Por su parte, tres mil miembros de la alta sociedad, profesionales, burócratas, artesanos, tenderos y reservistas se unen a las Guardias Cívicas que se organizan para relevar a las fuerzas militares en las zonas bajo control. A estas entidades paramilitares, al igual que a la Guardia Nacional, se les atribuye la represión de los meses subsiguientes, que condujo a la casi total erradicación de los remanentes indígenas de la histórica región de los Izalcos y a la desaparición de su lengua náhuat.

Como último evento de esos hechos sangrientos, el 31 de enero, un consejo de guerra presidido por el general Manuel Antonio Castañeda juzgó y condenó a Martí, Luna y Zapata a morir fusilados en el Cementerio General de San Salvador, previo traslado desde sus celdas en la Penitenciaría Central, ubicada donde ahora se alza el céntrico edificio del Fondo Social para La Vivienda (FSV).

El fusilamiento se verificó en la primera mañana de febrero, pero las declaraciones previas de Martí -en relación a que en San Salvador había ocultas más de mil bombas y que pronto se produciría un rebrote comunista- recrudecieron la persecución y la represión de toda actividad sospechosa de sedición y subversión contra el Estado.

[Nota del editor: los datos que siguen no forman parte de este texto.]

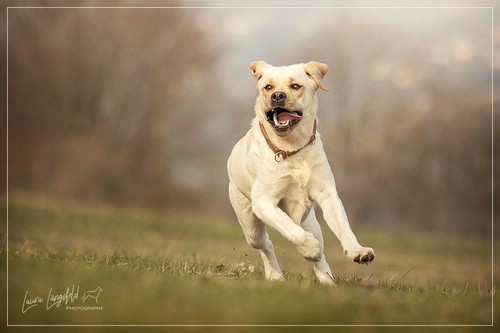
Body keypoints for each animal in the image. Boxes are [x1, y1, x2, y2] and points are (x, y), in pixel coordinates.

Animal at [229, 60, 374, 282]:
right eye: (268, 87)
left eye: (295, 86)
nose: (277, 96)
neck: (291, 147)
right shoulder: (263, 201)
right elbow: (292, 230)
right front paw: (310, 249)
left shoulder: (327, 194)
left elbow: (344, 228)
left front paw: (358, 251)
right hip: (249, 223)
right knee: (266, 243)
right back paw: (275, 275)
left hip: (310, 221)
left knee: (320, 253)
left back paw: (327, 280)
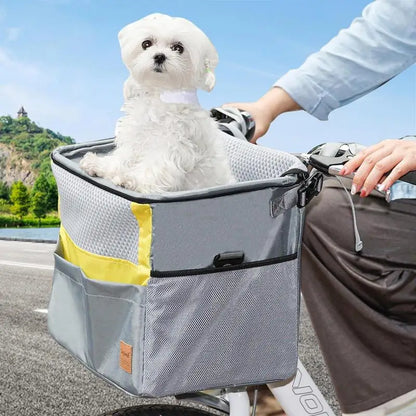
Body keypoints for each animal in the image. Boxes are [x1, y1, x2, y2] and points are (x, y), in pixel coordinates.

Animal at [80, 13, 236, 194]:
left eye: (178, 48)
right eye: (146, 43)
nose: (159, 56)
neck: (159, 94)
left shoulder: (172, 145)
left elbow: (155, 166)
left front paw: (132, 179)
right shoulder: (136, 135)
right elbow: (123, 156)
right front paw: (101, 165)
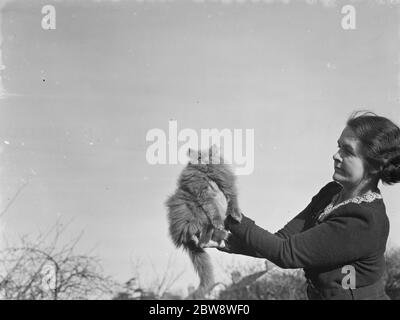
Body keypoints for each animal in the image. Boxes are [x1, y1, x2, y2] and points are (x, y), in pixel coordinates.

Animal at [165, 145, 241, 300]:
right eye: (199, 157)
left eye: (211, 155)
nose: (205, 160)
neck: (209, 175)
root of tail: (182, 239)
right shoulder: (204, 195)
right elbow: (214, 211)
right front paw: (219, 221)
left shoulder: (228, 185)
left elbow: (233, 201)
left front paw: (237, 216)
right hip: (194, 212)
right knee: (204, 229)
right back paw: (214, 232)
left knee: (209, 234)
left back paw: (220, 233)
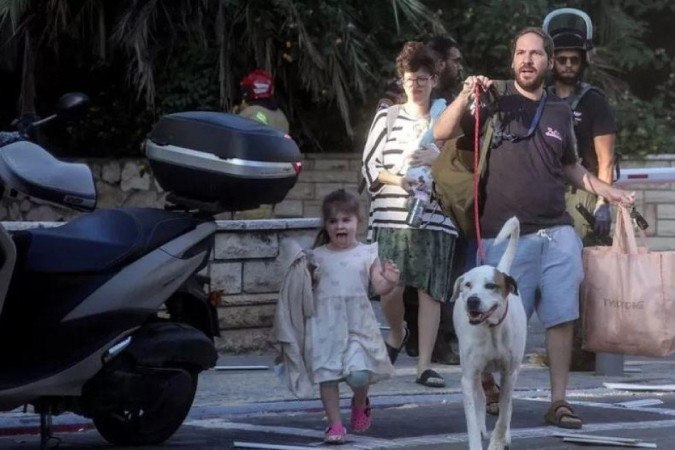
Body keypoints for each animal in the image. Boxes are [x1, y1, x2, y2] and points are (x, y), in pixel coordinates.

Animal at [451, 217, 526, 450]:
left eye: (491, 286)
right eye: (467, 285)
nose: (472, 300)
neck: (492, 329)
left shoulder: (510, 373)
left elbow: (504, 413)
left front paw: (498, 441)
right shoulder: (468, 375)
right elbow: (472, 418)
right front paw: (477, 437)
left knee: (507, 407)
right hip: (476, 371)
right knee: (481, 398)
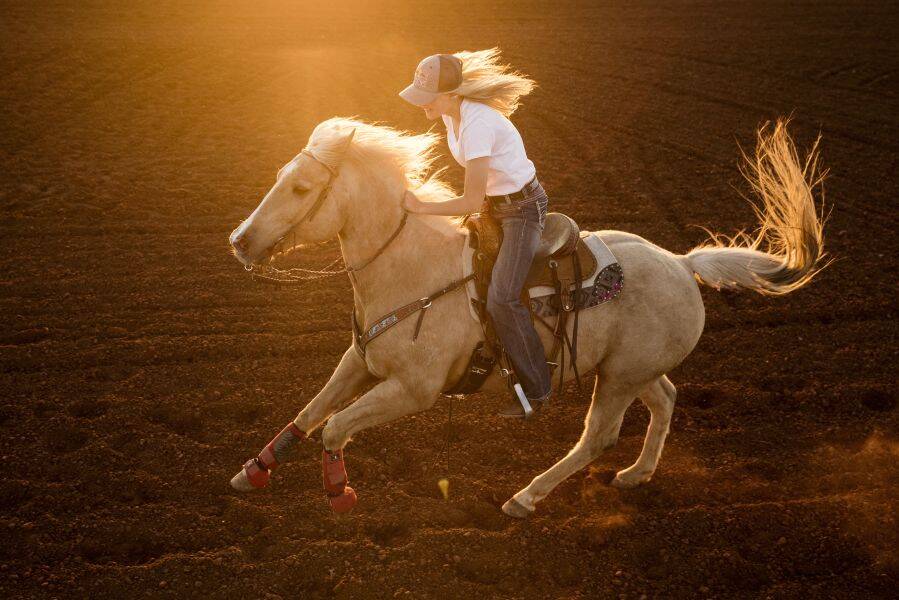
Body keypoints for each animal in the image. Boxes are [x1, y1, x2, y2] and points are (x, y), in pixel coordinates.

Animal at [229, 116, 828, 516]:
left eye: (301, 187)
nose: (240, 240)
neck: (414, 269)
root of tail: (682, 264)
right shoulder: (360, 360)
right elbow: (310, 412)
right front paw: (251, 471)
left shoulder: (413, 389)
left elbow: (334, 427)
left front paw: (338, 491)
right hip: (631, 369)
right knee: (665, 398)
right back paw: (638, 474)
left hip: (617, 379)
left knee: (598, 436)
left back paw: (525, 496)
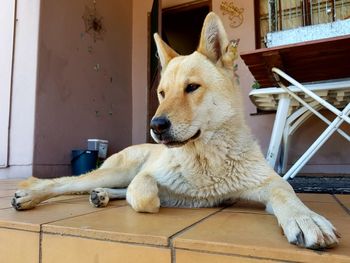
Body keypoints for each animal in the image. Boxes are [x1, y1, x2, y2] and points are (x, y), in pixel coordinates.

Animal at [11, 12, 340, 251]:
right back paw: (30, 195)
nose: (155, 126)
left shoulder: (268, 182)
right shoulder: (147, 177)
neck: (205, 158)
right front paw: (164, 198)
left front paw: (305, 218)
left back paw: (101, 195)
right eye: (161, 93)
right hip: (116, 170)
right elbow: (145, 195)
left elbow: (287, 193)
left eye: (192, 87)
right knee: (64, 183)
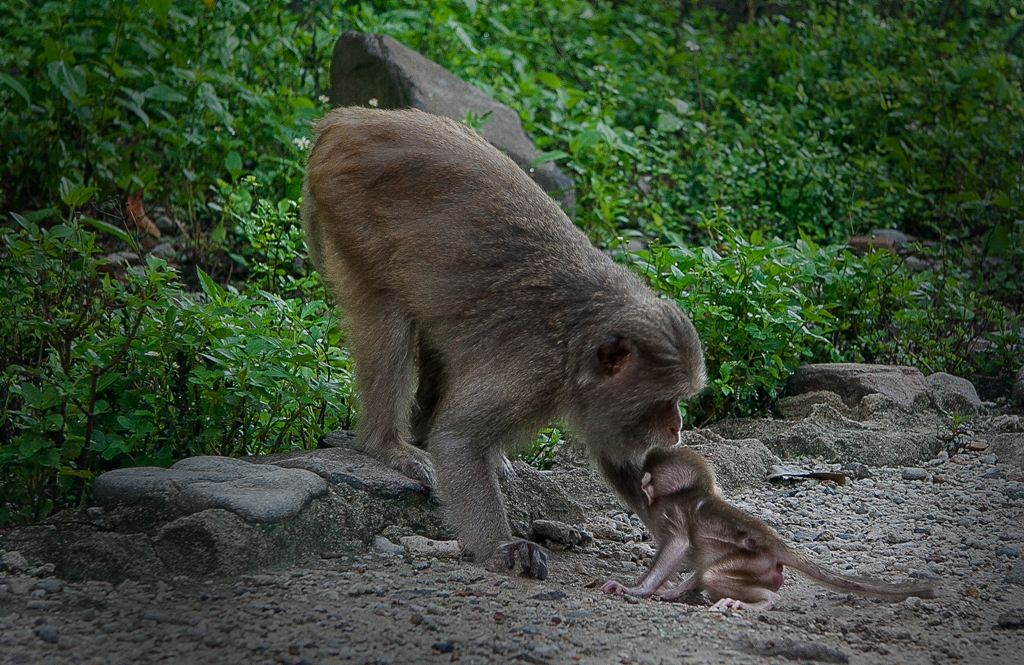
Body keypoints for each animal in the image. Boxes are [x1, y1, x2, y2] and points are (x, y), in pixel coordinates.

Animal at [301, 107, 706, 580]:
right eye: (663, 401)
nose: (677, 426)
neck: (579, 342)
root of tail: (347, 120)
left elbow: (623, 466)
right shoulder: (537, 374)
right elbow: (457, 441)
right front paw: (502, 545)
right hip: (348, 205)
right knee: (389, 314)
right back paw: (387, 444)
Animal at [601, 446, 936, 609]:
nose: (639, 487)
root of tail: (776, 543)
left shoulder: (670, 512)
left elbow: (678, 545)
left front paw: (637, 589)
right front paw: (672, 589)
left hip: (757, 561)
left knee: (713, 574)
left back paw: (762, 602)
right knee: (708, 571)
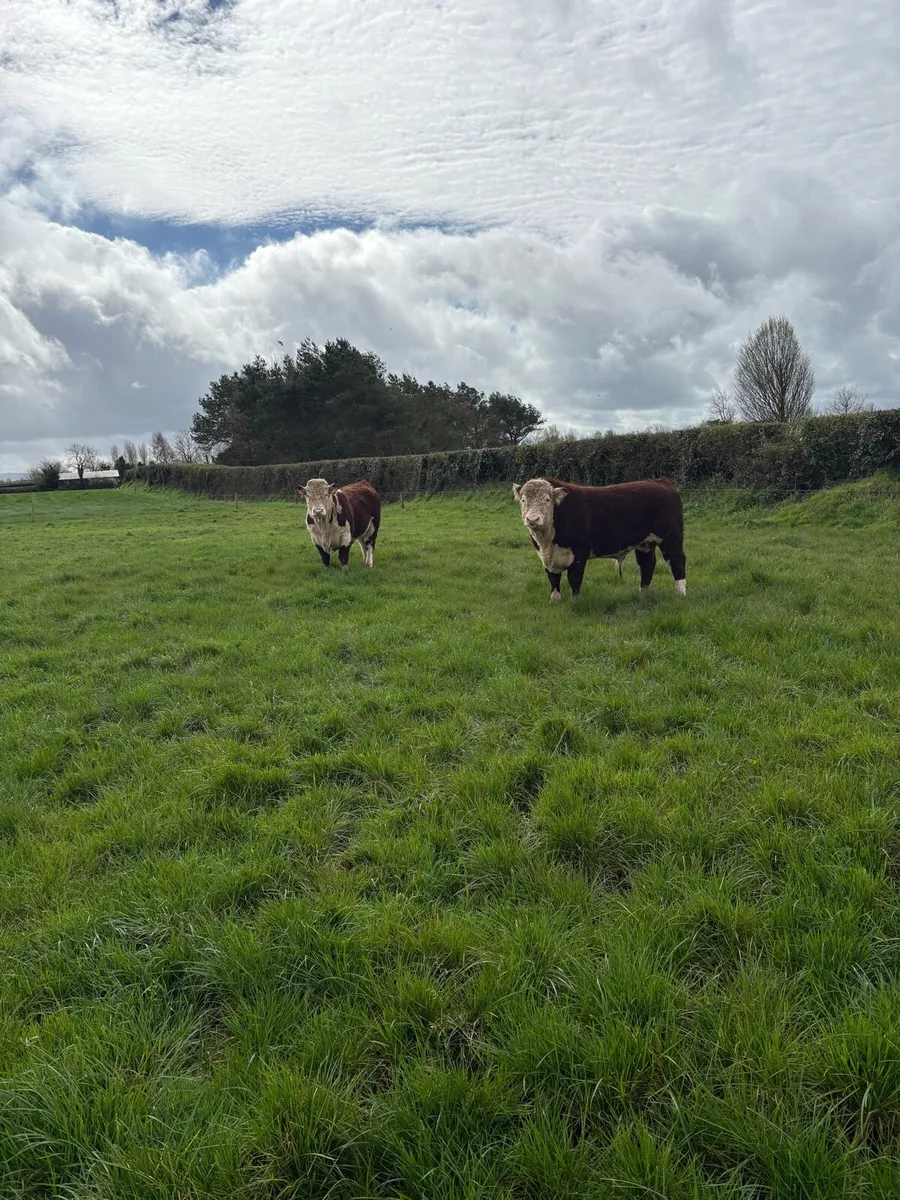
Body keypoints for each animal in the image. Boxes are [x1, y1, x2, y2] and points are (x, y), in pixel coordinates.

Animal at [513, 476, 686, 602]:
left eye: (547, 500)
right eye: (523, 500)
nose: (533, 519)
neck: (548, 542)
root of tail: (660, 481)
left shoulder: (579, 553)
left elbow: (574, 578)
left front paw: (576, 601)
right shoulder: (547, 558)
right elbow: (553, 579)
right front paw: (555, 601)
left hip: (671, 538)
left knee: (677, 561)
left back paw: (680, 593)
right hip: (645, 543)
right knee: (647, 565)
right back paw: (643, 593)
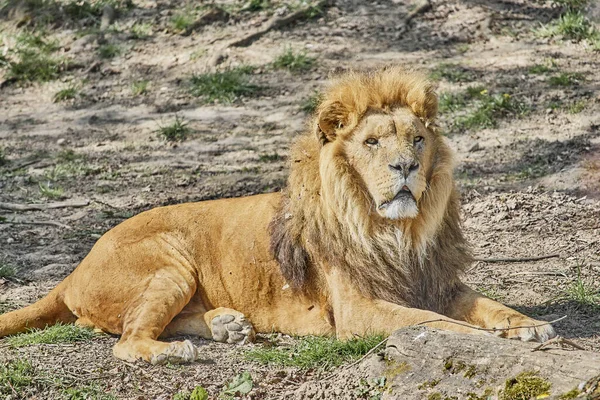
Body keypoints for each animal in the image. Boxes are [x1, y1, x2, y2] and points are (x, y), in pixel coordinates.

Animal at [0, 67, 556, 364]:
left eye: (417, 139)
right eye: (373, 143)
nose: (407, 166)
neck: (396, 229)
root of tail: (73, 270)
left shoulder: (435, 281)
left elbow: (489, 304)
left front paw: (529, 326)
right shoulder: (358, 310)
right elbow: (435, 323)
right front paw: (488, 340)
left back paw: (227, 326)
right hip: (168, 263)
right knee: (126, 341)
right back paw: (171, 351)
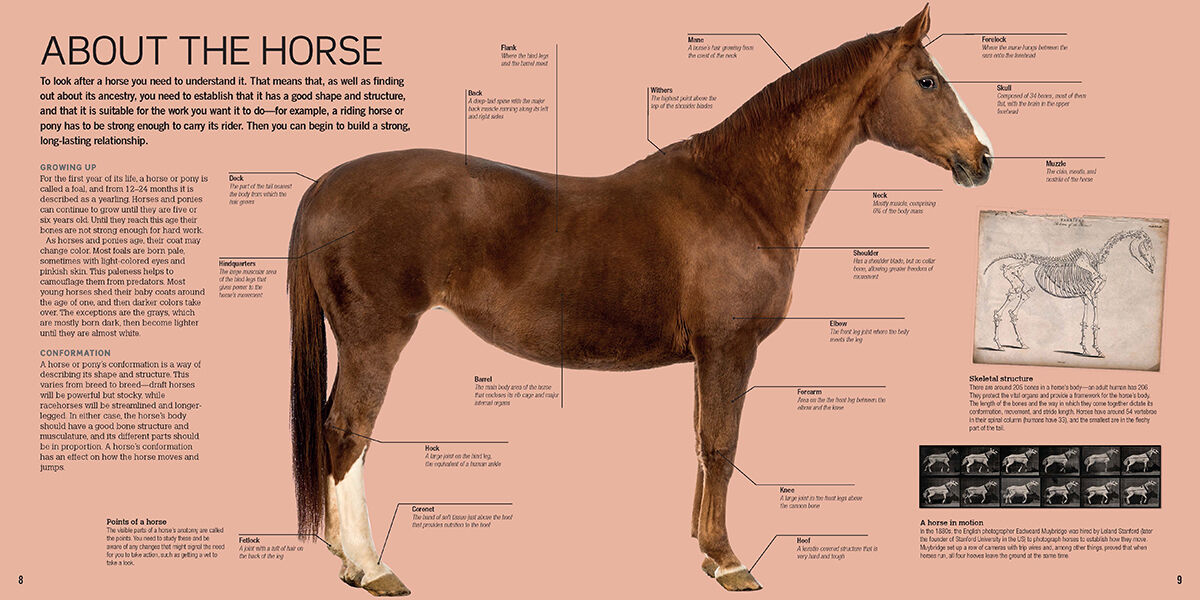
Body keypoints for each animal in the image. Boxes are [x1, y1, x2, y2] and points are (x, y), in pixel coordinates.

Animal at [287, 5, 991, 595]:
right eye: (927, 81)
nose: (981, 159)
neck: (740, 190)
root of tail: (326, 184)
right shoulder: (729, 347)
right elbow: (722, 445)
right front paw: (728, 562)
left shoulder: (707, 355)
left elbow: (702, 442)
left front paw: (705, 551)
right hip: (376, 338)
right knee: (348, 430)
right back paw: (372, 567)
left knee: (331, 430)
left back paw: (346, 559)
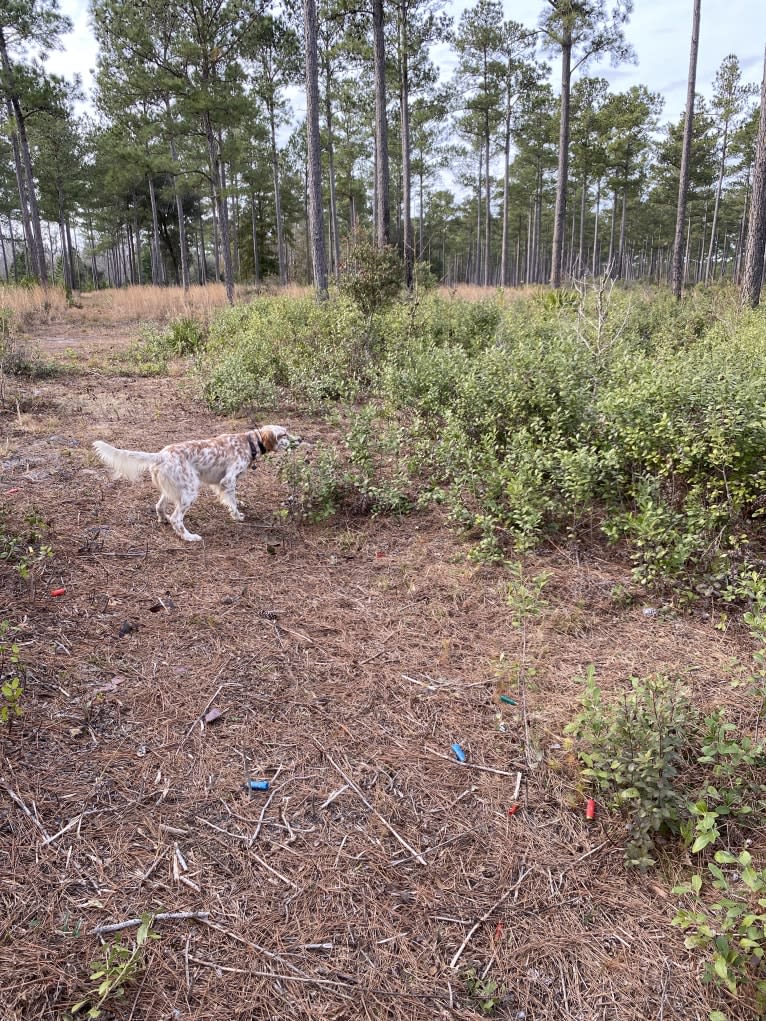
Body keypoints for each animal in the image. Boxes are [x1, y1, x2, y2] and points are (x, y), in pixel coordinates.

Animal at [92, 424, 300, 543]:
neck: (249, 442)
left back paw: (163, 520)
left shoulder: (221, 483)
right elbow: (232, 501)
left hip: (173, 489)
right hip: (190, 491)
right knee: (177, 518)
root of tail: (161, 455)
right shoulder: (228, 480)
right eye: (284, 434)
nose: (300, 438)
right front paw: (237, 515)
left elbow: (232, 499)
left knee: (159, 507)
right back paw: (189, 537)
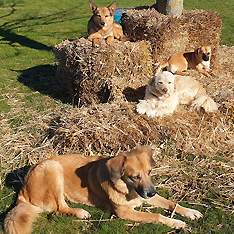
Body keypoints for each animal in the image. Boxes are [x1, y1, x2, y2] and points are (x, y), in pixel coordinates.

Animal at [3, 145, 202, 233]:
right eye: (135, 176)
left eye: (149, 172)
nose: (151, 192)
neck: (126, 188)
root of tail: (22, 190)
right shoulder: (124, 212)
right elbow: (156, 215)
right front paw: (176, 222)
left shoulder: (145, 195)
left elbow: (171, 203)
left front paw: (189, 212)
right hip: (53, 168)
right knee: (60, 207)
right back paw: (80, 212)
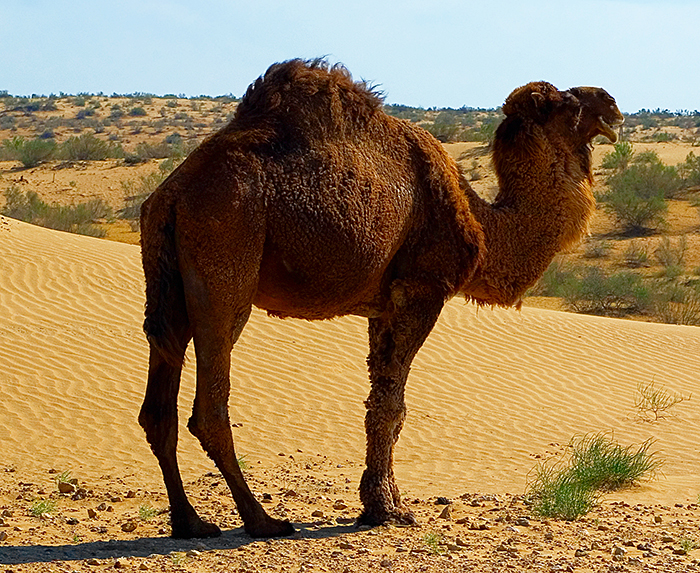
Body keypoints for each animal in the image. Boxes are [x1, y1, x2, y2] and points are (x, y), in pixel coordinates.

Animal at [137, 60, 624, 540]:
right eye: (567, 102)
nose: (611, 102)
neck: (484, 225)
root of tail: (172, 193)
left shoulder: (383, 305)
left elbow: (379, 402)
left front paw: (377, 503)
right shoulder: (421, 289)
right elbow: (392, 405)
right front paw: (389, 508)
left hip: (167, 284)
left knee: (159, 400)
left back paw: (190, 521)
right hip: (227, 255)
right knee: (209, 402)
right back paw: (262, 519)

Como herencia de aquellos años, la cifra exacta de muertos quizá nunca pueda saberse. Hasta la fecha, periodistas y tratadistas sobre el tema como Thomas P. Anderson, Jorge Arias Gómez, Patricia Alvarenga y otros han manejado cifras que varían desde 4800 hasta 30000 personas fallecidas en esa coyuntura de la historia salvadoreña, que -como sostiene el investigador social Jaime Barba- ahora urge de una revisión histórica desapasionada y científica, con miras a la verdadera reconciliación nacional.
“Luego de la matanza de 1932, en las zonas rurales [de El Salvador] las [poblaciones] indígenas dejaron de desplegar abiertamente elementos de su cultura y su lenguaje. Las mujeres dejaron de llevar el tradicional refajo, la marimba no se escuchó como antes y no se volvió a hablar públicamente el náhuat ni ninguna otra lengua indígena. Desde entonces se ha reforzado la imagen de una nación racial y culturalmente homogénea, factor que se estima necesario para la estabilidad político-social, la preservación de las estructuras económicas y la implementación de nuevos proyectos modernizadores”.